To further understand the mechanisms that underlie the development of tolerance to this opioid analgesic-induced antihyperalgesic effect under chronic pain, we evaluated the effect of repeated administration of morphine, fentanyl or oxycodone on neuropathic pain-like hyperalgesia and the possible development of tolerance following sciatic nerve ligation. As in the mouse model of inflammatory pain, we demonstrated that repeated treatment with fentanyl, but not morphine or oxycodone, caused a rapid desensitization to its antihyperalgesic effect in nerve-ligated mice. Furthermore, we found that β-endorphin could be a key modulator for the high degree of antinociceptive tolerance to fentanyl caused by sciatic nerve injury. Based on this phenomenon, the present study was performed to investigate the effects of fentanyl on antihyperalgesic effect in β-endorphin knockout (KO) mice.

MATERIALS AND METHODS

The present study was conducted in accordance with the Guiding Principles for the Care and Use of Laboratory Animals of Hoshi University, as adopted by the Committee on Animal Research of Hoshi University. Every effort was made to minimize the numbers and any suffering of animals used in the following experiments.

Animals

Male and female β-endorphin derived from proopiomelanocortin (POMC) gene-KO mice (8–13 weeks old, 22–30 g) (The Jackson Laboratory, Bar Harbor, ME, USA), which had a C57BL/6J and 129S2/SvPas mixed genetic background as described previously (Niikura et al. 2008), their wild-type (WT) male and female C57BL/6J mice (8–13 weeks old, 22–30 g) (The Jackson Laboratory, Bar Harbor, ME, USA) and male ICR mice (7–9 weeks old, 20–25 g) (Tokyo Laboratory Animals Science Co., Ltd., Tokyo, Japan) were used in the present study. Animals were housed in a room maintained at 23 ± 1°C with a 12-hour light–dark cycle. Food and water were available ad libitum. Each animal was used only once.

Drugs

The drugs used in the present study were fentanyl citrate (Hisamitsu Pharmaceutical Co., Inc., Tokyo, Japan), morphine hydrochloride (Daiichi-Sankyo Co., Tokyo, Japan), oxycodone hydrochloride (a kind gift from Shionogi Pharmaceutical Co. Inc., Osaka, Japan) and β-endorphin (Sigma-Aldrich Co., St. Louis, MO, USA), which were dissolved in 0.9% physiological saline (Otsuka Pharmaceutical Co. Inc., Tokyo, Japan) for in vivo experiments or assay buffer for in vitro experiments.

Neuropathic pain model

Mice were anesthetized with 3% isoflurane. We produced a partial sciatic nerve injury by tying a tight ligature with a 8–0 silk suture around approximately one-third to one-half the diameter of the sciatic nerve on the right side (ipsilateral side) under a light microscope (SD30, Olympus, Tokyo, Japan), as described previously (Seltzer et al. 1990; Malmberg and Basbaum 1998). In sham-operated mice, the nerve was exposed without ligation.

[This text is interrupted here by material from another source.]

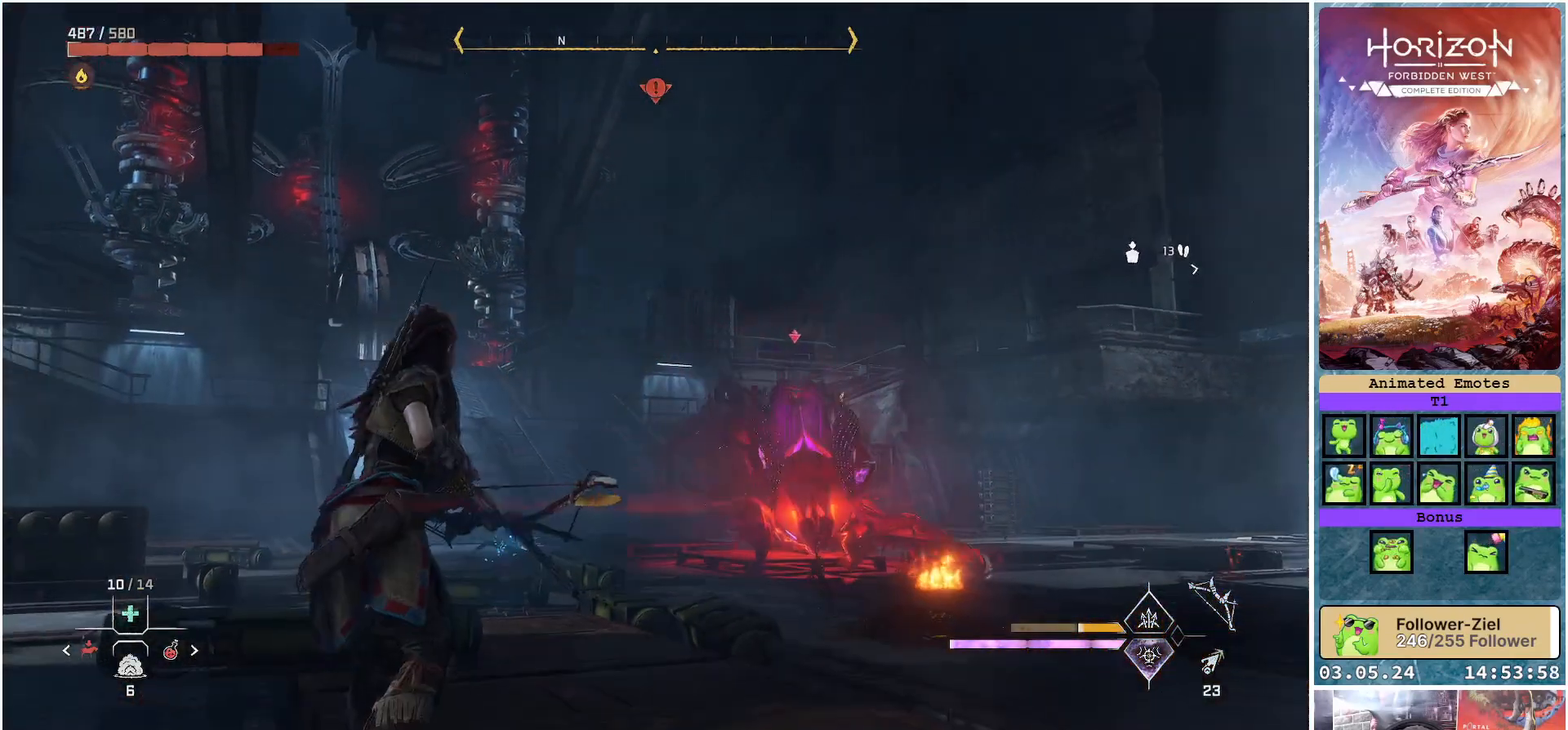
{"buttons": [], "left_stick": "up", "right_stick": "center", "events": [[367, "left_stick", "up"]]}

Guanosine-5′-o-(3-thio) triphosphate ([35S]GTPγS) binding assay

For membrane preparation, the mouse spinal cord was quickly removed after decapitation and rapidly transferred to a tube filled with ice-cold bufferh. The membrane homogenate (3–8 βg protein/assay) was prepared as described previously (Narita et al. 2001) and incubated at 25°C for 2 hours in 1 ml of assay buffer with various concentrations of each agonist, 30 μM guanosine-5′-diphosphate and 50 pM [35S]GTPγS (specific activity, 1000 Ci/mmol; Amersham, Arlington Heights, IL, USA). The reaction was terminated by filtration using Whatman GF/B glass filters (Brandel, Gaithersburg, MD, USA) that had been presoaked in 50 μM Tris-HCl, pH 7.4, and 5 μM MgCl2 at 4°C for 2 hours. The filters were washed three times with 5 ml of ice-cold Tris-HCl buffer, pH 7.4, and then transferred to scintillation-counting vials. Next, 4 ml of clear-sol 2 (Nacalai Tesque, Inc., Kyoto, Japan) was added to the vials and equilibrated for 12 hours. The radioactivity in the samples was determined with a liquid scintillation analyzer. Nonspecific binding was measured in the presence of 10 μM unlabeled GTPγS.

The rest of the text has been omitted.